Please return every line below that contains the string "lines".

>>>>>

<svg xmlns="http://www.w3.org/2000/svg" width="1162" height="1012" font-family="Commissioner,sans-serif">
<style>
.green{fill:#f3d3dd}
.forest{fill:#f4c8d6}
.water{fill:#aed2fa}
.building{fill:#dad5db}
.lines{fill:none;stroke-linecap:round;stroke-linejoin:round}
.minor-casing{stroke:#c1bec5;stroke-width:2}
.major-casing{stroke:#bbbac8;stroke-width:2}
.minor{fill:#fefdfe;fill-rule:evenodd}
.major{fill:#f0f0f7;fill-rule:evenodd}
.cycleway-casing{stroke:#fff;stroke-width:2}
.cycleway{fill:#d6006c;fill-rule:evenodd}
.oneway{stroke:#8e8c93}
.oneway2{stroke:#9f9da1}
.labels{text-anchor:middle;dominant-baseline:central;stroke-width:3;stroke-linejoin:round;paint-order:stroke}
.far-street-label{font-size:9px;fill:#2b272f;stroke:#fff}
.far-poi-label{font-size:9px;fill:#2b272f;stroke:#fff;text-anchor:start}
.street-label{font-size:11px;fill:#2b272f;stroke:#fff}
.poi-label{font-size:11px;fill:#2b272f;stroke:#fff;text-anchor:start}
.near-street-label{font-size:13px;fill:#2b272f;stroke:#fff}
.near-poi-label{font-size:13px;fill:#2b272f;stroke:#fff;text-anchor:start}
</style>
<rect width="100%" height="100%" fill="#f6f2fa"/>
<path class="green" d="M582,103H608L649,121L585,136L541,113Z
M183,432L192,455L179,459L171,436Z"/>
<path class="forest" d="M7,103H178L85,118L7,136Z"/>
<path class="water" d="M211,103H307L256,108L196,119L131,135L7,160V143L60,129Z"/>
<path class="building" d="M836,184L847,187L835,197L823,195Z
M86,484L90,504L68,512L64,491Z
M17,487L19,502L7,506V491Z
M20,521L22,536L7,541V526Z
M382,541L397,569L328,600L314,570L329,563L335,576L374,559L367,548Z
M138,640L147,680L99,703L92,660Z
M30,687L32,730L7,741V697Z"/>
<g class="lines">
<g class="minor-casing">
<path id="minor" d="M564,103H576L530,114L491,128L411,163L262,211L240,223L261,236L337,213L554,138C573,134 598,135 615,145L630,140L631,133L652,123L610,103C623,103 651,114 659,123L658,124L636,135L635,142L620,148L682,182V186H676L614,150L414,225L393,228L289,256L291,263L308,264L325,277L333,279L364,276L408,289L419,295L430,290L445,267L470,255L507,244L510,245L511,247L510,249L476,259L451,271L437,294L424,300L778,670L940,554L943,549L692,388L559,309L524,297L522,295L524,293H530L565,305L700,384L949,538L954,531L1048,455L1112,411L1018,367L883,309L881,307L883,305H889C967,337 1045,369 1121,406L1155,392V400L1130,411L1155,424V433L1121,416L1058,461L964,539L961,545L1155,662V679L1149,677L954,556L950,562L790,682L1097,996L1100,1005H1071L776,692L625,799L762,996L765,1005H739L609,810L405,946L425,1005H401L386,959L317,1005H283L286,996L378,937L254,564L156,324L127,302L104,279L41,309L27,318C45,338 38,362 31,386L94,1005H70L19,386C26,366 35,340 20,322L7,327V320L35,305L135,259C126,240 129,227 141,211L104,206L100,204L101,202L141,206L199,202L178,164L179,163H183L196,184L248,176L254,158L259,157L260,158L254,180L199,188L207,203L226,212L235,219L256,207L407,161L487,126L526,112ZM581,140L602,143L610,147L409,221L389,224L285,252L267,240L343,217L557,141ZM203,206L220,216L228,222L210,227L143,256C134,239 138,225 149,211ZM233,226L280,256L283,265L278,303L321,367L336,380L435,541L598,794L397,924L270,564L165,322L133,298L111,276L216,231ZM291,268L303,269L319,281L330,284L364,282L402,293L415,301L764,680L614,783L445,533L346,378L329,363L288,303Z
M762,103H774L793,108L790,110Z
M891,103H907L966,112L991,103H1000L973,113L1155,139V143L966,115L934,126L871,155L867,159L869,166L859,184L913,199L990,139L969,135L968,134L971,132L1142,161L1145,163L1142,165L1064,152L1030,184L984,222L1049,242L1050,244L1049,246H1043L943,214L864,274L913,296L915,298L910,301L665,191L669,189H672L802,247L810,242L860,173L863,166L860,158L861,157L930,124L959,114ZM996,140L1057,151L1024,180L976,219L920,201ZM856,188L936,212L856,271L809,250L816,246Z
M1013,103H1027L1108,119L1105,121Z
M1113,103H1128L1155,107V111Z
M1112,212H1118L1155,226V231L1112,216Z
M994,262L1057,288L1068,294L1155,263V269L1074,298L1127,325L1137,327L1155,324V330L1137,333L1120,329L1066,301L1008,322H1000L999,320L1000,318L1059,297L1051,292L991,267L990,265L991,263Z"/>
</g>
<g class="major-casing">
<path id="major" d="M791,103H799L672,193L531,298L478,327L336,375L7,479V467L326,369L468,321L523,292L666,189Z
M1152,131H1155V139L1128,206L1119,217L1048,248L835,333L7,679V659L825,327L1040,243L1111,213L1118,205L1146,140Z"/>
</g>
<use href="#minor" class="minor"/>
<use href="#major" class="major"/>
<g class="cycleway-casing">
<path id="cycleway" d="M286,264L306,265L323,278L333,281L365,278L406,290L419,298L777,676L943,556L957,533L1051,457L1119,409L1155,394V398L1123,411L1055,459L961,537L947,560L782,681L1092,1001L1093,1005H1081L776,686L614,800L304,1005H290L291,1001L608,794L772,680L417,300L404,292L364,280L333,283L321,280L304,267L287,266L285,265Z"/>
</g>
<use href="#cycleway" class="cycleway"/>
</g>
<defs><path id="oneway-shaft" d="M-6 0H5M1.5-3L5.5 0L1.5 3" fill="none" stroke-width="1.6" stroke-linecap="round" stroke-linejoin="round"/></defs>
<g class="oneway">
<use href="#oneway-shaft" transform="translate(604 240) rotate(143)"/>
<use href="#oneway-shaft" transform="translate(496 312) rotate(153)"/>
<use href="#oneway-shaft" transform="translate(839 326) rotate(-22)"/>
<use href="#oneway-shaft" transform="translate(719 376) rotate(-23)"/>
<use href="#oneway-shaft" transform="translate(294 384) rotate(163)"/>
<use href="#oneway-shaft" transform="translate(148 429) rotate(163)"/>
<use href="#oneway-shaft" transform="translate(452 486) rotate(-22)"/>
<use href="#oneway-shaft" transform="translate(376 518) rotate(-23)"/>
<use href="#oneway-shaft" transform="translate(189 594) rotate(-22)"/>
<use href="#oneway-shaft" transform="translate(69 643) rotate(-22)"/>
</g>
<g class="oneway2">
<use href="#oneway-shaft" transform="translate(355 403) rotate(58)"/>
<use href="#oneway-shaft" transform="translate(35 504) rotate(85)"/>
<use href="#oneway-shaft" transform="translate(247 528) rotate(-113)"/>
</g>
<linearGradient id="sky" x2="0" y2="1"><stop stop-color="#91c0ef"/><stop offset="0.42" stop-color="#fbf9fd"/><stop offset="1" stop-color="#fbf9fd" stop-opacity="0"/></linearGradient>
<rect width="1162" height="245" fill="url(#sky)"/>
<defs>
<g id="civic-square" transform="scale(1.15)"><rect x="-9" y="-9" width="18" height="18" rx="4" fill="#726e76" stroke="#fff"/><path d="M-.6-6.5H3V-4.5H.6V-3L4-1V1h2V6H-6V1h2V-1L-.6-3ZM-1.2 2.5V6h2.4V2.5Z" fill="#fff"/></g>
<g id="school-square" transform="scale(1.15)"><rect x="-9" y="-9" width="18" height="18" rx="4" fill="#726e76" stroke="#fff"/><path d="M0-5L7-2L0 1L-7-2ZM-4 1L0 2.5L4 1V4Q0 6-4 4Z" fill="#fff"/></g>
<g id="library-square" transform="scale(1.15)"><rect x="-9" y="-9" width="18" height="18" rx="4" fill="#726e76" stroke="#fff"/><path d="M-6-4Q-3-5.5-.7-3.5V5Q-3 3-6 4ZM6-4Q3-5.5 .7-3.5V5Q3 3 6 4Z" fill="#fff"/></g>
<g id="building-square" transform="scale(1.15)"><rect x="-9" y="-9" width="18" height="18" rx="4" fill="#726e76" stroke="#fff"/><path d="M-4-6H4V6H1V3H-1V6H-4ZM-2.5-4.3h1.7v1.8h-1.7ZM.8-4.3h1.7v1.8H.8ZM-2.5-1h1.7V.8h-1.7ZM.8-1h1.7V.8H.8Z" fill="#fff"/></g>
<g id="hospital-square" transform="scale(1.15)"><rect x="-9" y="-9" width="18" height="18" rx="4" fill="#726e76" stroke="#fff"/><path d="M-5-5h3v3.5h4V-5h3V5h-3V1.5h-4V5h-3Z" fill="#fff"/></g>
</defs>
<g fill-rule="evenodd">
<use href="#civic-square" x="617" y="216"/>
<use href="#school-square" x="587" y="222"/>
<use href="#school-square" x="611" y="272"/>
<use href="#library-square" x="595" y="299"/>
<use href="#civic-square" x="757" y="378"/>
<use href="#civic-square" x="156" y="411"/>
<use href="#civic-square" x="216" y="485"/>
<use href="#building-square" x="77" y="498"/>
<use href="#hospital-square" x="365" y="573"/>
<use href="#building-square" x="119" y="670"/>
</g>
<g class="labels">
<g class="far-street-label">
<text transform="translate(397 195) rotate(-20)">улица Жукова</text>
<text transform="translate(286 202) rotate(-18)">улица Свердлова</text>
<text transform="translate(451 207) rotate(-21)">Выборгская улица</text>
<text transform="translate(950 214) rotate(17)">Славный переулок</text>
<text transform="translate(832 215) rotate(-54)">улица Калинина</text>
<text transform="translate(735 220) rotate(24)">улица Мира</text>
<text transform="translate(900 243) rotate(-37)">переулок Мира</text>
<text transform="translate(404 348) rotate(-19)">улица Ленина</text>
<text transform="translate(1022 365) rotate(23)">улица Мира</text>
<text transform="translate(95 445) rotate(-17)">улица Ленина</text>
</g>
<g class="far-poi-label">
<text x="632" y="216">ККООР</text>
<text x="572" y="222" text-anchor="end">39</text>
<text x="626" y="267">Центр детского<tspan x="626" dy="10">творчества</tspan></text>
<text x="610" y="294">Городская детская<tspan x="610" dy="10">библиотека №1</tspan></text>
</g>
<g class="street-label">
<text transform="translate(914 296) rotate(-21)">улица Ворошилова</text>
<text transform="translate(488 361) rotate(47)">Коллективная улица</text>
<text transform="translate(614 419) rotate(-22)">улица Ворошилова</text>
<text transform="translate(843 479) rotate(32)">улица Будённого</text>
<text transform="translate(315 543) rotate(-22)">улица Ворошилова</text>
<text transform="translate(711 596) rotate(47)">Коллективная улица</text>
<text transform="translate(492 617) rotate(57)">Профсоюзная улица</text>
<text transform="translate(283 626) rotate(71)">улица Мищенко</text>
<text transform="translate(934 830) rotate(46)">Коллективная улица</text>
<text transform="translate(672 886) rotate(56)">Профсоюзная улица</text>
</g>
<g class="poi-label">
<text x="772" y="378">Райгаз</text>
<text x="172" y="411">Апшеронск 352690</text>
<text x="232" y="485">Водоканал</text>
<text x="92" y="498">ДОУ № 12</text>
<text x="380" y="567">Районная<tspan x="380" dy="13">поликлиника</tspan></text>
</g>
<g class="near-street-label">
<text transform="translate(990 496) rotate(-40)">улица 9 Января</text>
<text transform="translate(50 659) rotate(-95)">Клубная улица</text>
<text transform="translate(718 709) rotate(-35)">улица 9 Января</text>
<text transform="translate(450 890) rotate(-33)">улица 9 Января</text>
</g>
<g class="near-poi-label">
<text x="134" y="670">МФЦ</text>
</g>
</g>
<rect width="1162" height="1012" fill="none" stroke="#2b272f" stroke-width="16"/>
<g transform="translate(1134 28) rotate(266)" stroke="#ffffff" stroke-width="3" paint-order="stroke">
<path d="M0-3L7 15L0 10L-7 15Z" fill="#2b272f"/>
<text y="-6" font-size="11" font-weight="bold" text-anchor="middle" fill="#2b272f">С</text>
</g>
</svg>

<<<<<

Task output
.lines{fill:none;stroke-linecap:round;stroke-linejoin:round}
<g class="lines">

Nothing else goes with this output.